A Polícia Civil de São Paulo prendeu um jovem de 20 anos, suspeito de ser o responsável pelo disparo que matou um arquiteto na Zona Oeste da cidade. O crime ocorreu quando a vítima tentou impedir um assalto, e as câmeras de segurança registraram toda a ação. O suspeito, que já tinha passagens por roubo, se apresentou ao Departamento Estadual de Investigações Criminais (Deic) acompanhado de um advogado.
O arquiteto, Jefferson Dias, de 43 anos, foi baleado ao tentar recuperar a aliança e o celular de uma mulher que havia sido assaltada. Ele jogou seu carro contra o assaltante, que estava em uma motocicleta, mas foi atingido por três tiros fatais. O comparsa do suspeito ainda não foi encontrado e não possui antecedentes criminais.

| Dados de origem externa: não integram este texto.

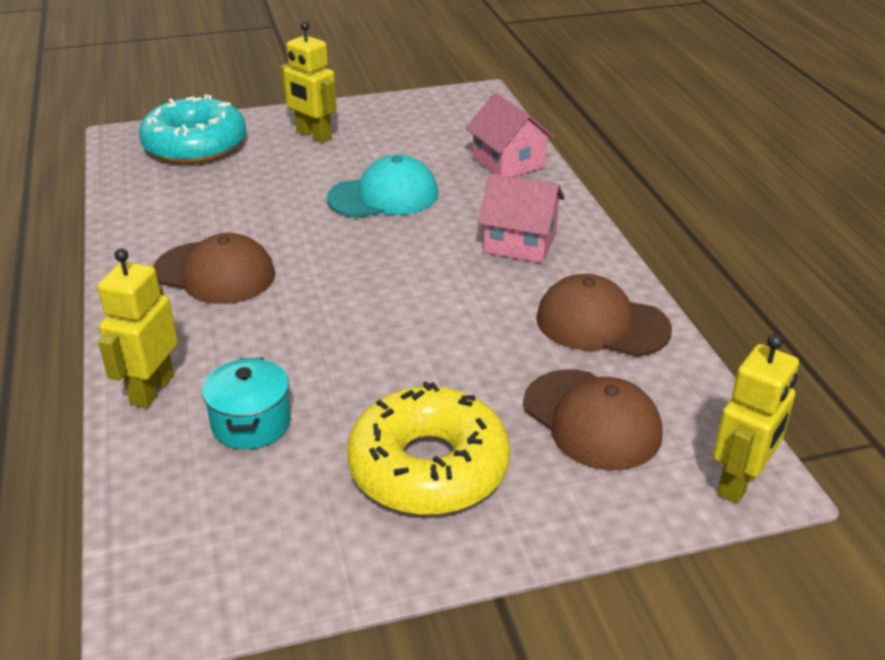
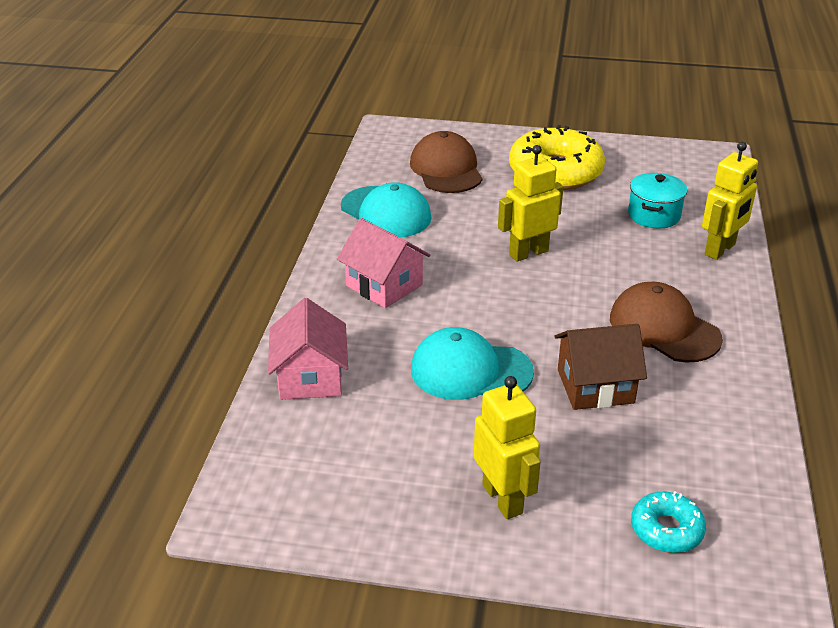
camera: 155 degrees left, 0 degrees up
turquoise donut [139,94,246,164] -> turquoise donut [631,491,706,553], size x0.50
brown cap [536,274,672,357] -> turquoise cap [341,182,431,238]
yellow robot [713,334,799,504] -> yellow robot moved to [498,145,563,262]
none -> brown house [554,324,647,410]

O caso é tratado como latrocínio, que é o roubo seguido de morte, devido à tentativa de Jefferson de impedir o crime. Ele foi socorrido e levado ao Hospital Universitário, mas não sobreviveu aos ferimentos. Jefferson era recém-casado e planejava ter filhos. Sua família já havia enfrentado outra tragédia, com o assassinato do pai dele anos atrás.
Dados da Secretaria de Segurança Pública mostram que, no primeiro bimestre de 2025, houve um aumento de 16% nos homicídios dolosos em comparação ao mesmo período do ano anterior. O caso de Jefferson se soma a uma série de latrocínios, com nove ocorrências registradas em São Paulo nos dois primeiros meses de 2025.

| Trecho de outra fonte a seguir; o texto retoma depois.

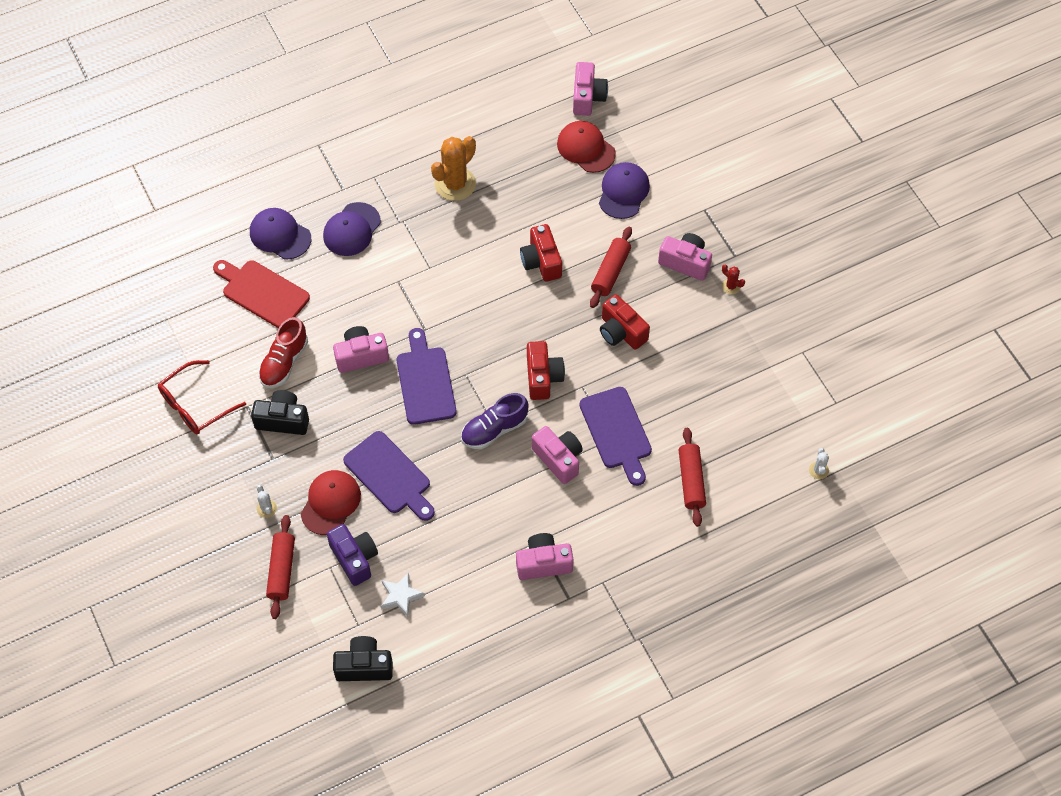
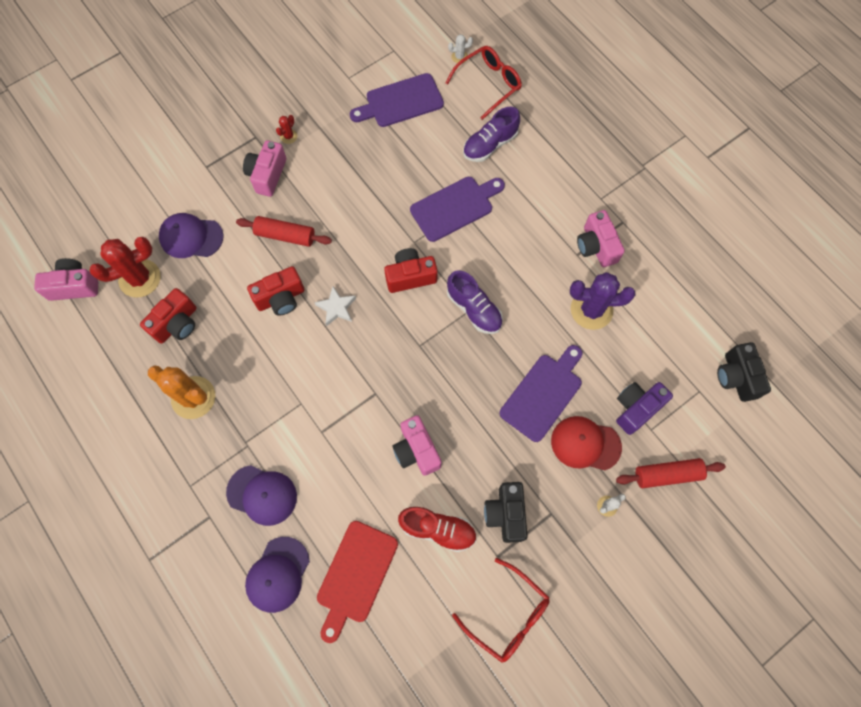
camera: 100 degrees left, 10 degrees up
white star [381,572,425,617] -> white star moved to [314,286,356,326]
purple cutting board [396,328,457,425] -> purple cutting board moved to [350,73,444,127]
pink camera [532,426,583,484] -> none
red cap [557,121,616,173] -> red cactus [89,237,161,298]
red camera [600,294,650,350] -> red camera moved to [140,288,197,344]
red rolling pin [679,428,706,527] -> purple shoe [463,107,520,162]
none -> red glasses [446,46,522,120]
none -> purple cactus [570,272,635,330]

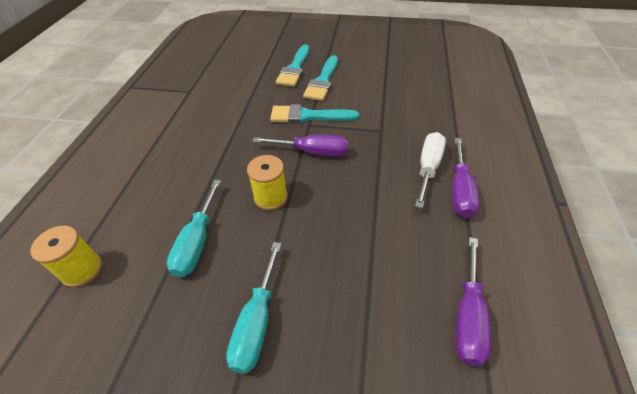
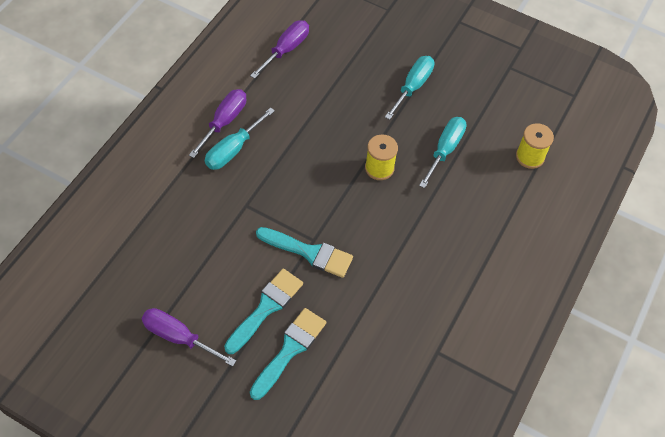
camera: 165 degrees left, 10 degrees up
purple screwdriver [252,135,348,157] -> purple screwdriver moved to [142,308,236,367]
white screwdriver [415,132,446,208] -> turquoise screwdriver [205,107,275,170]

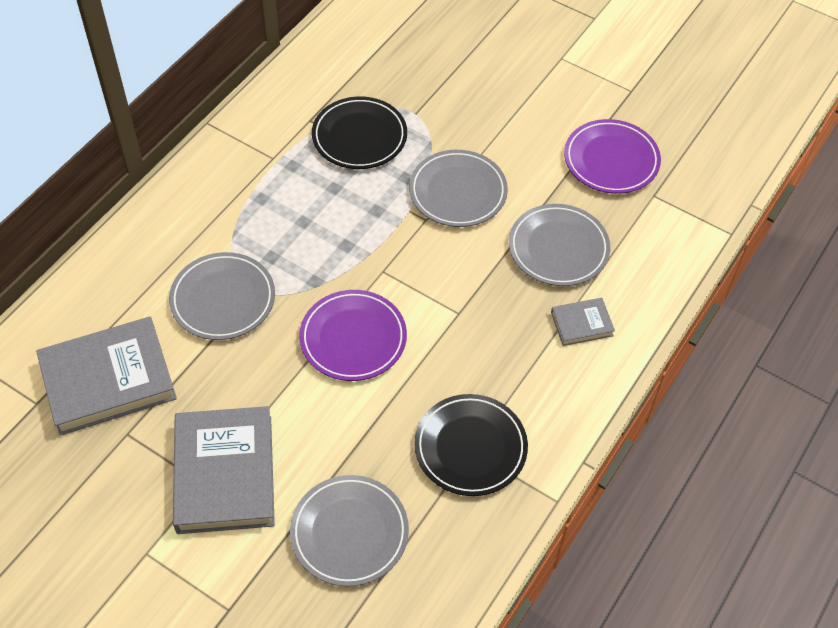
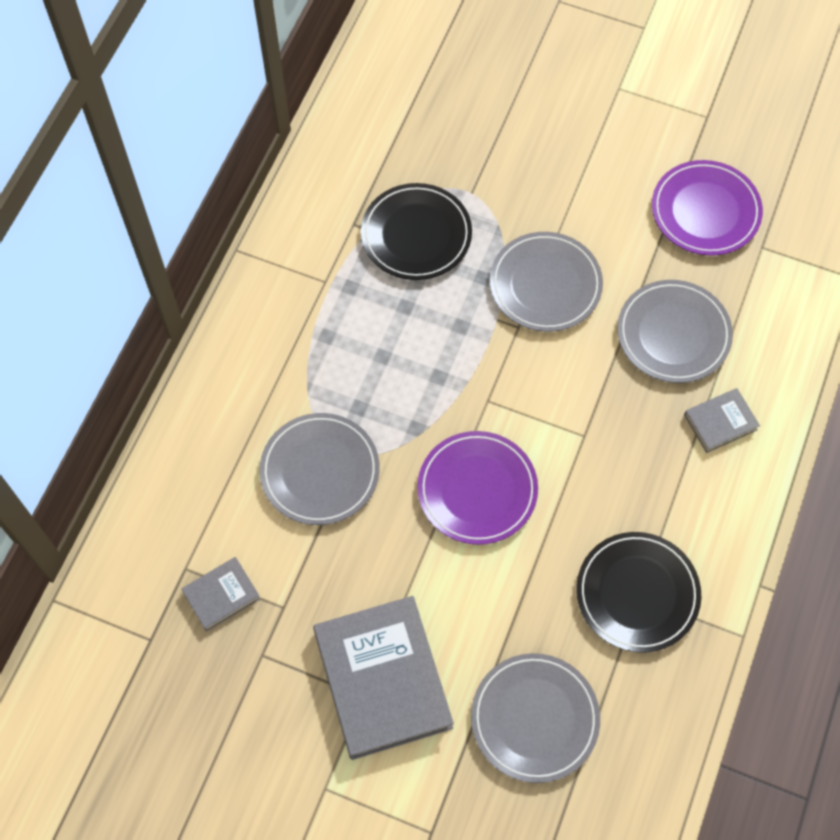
camera: 10 degrees left, 10 degrees up
grey book [36,317,177,436] -> grey book [181,557,261,631], size x0.47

A Polícia Civil de São Paulo prendeu um jovem de 20 anos, suspeito de ser o autor do disparo que resultou na morte de um arquiteto na Zona Oeste da cidade. O crime ocorreu após a vítima tentar impedir um assalto, sendo registrado por câmeras de segurança. O suspeito, que já tinha passagens por roubo, se apresentou ao Departamento Estadual de Investigações Criminais (Deic) acompanhado de um advogado.
O arquiteto, Jefferson Dias, de 43 anos, foi baleado ao tentar recuperar a aliança e o celular de uma pedestre que havia sido assaltada. Ele jogou seu carro contra o assaltante, que estava em uma motocicleta, mas foi atingido por três disparos fatais. O comparsa do suspeito ainda não foi localizado e não possui antecedentes criminais.

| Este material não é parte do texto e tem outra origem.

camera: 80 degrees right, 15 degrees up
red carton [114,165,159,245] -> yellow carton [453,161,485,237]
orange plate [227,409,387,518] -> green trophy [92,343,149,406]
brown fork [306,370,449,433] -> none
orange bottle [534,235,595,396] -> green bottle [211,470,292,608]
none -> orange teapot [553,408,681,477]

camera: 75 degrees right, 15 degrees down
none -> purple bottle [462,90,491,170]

O caso é tratado como latrocínio (roubo seguido de morte), uma vez que a ação do arquiteto foi uma tentativa de impedir o crime. Jefferson foi socorrido e levado ao Hospital Universitário, mas não sobreviveu aos ferimentos. Ele era recém-casado e planejava ter filhos, e sua família já havia enfrentado outra tragédia quando seu pai foi assassinado há anos.
Dados da Secretaria de Segurança Pública indicam que, no primeiro bimestre de 2025, houve um aumento de 16% nos homicídios dolosos em comparação ao mesmo período do ano anterior. O caso de Jefferson se soma a uma série de latrocínios, com nove ocorrências registradas em São Paulo nos dois primeiros meses de 2025.